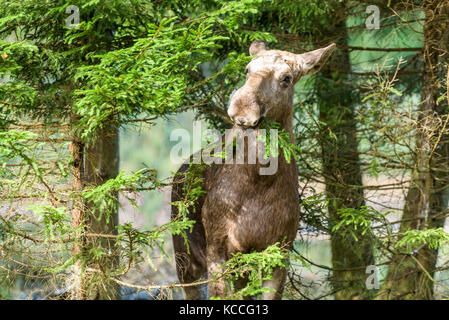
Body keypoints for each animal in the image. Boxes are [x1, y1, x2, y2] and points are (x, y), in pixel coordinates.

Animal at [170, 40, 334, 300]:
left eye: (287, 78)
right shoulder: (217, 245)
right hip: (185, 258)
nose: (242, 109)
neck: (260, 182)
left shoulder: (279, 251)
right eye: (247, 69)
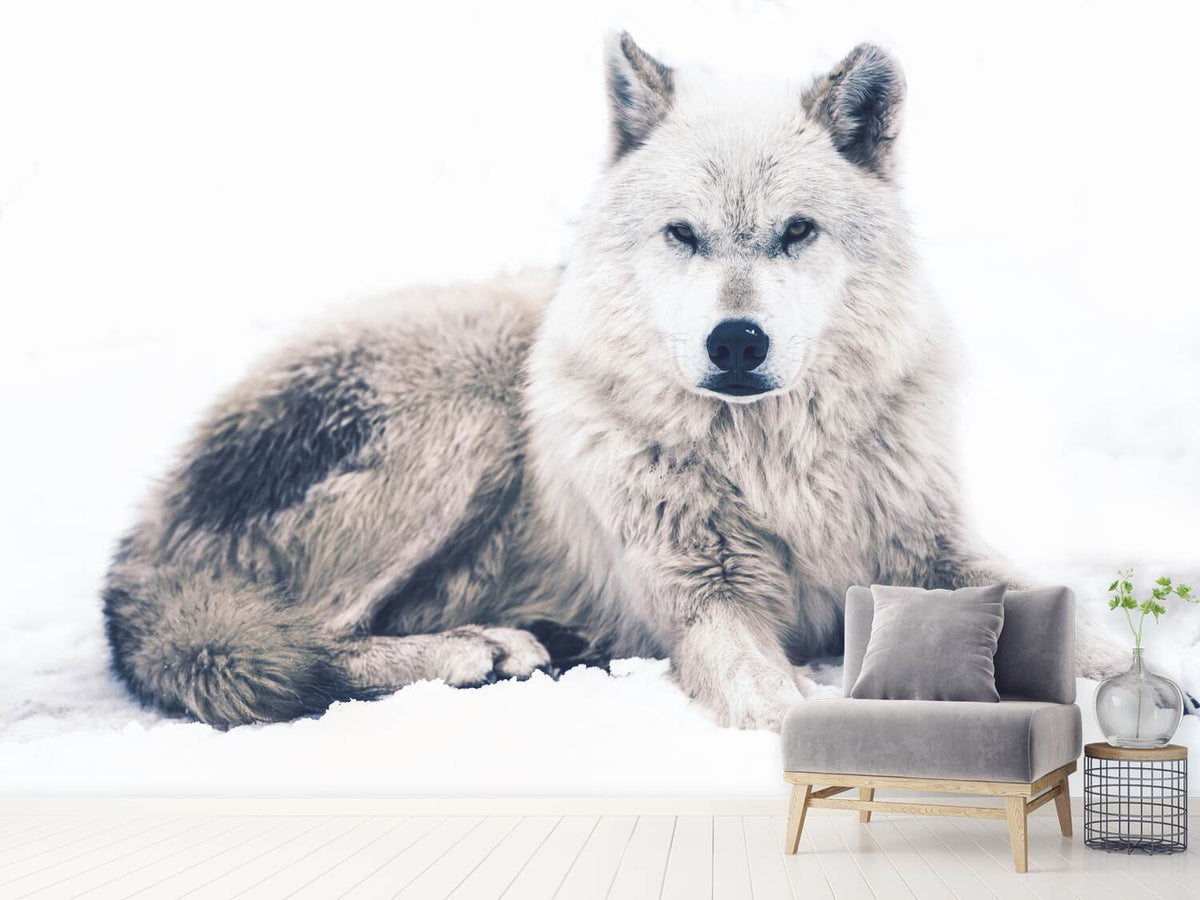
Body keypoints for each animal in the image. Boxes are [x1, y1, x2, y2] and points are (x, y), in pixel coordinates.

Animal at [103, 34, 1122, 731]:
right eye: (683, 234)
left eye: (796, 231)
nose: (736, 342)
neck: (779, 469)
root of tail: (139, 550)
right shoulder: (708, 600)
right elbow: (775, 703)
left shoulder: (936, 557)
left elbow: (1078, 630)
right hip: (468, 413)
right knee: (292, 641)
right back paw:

══════

◆ THE PROBLEM ◆
Write out the lines of the listing from the one that holds "left eye: (287, 78)" to the very last line, both included, exactly as they appear and without any pictures.

◆ EXERCISE OUTPUT ◆
left eye: (287, 78)
right shoulder: (217, 245)
right hip: (185, 258)
nose: (242, 109)
neck: (260, 182)
left shoulder: (279, 251)
right eye: (247, 69)
Body keypoints for each animal in the image. Boxes are [x1, y1, x2, y2] and points are (x, y), in pixel coordinates.

Animal at [103, 34, 1122, 731]:
right eye: (683, 234)
left eye: (796, 231)
nose: (736, 342)
neck: (779, 469)
root of tail: (139, 550)
right shoulder: (708, 600)
right elbow: (775, 703)
left shoulder: (936, 557)
left elbow: (1078, 630)
right hip: (468, 413)
right knee: (292, 641)
right back paw:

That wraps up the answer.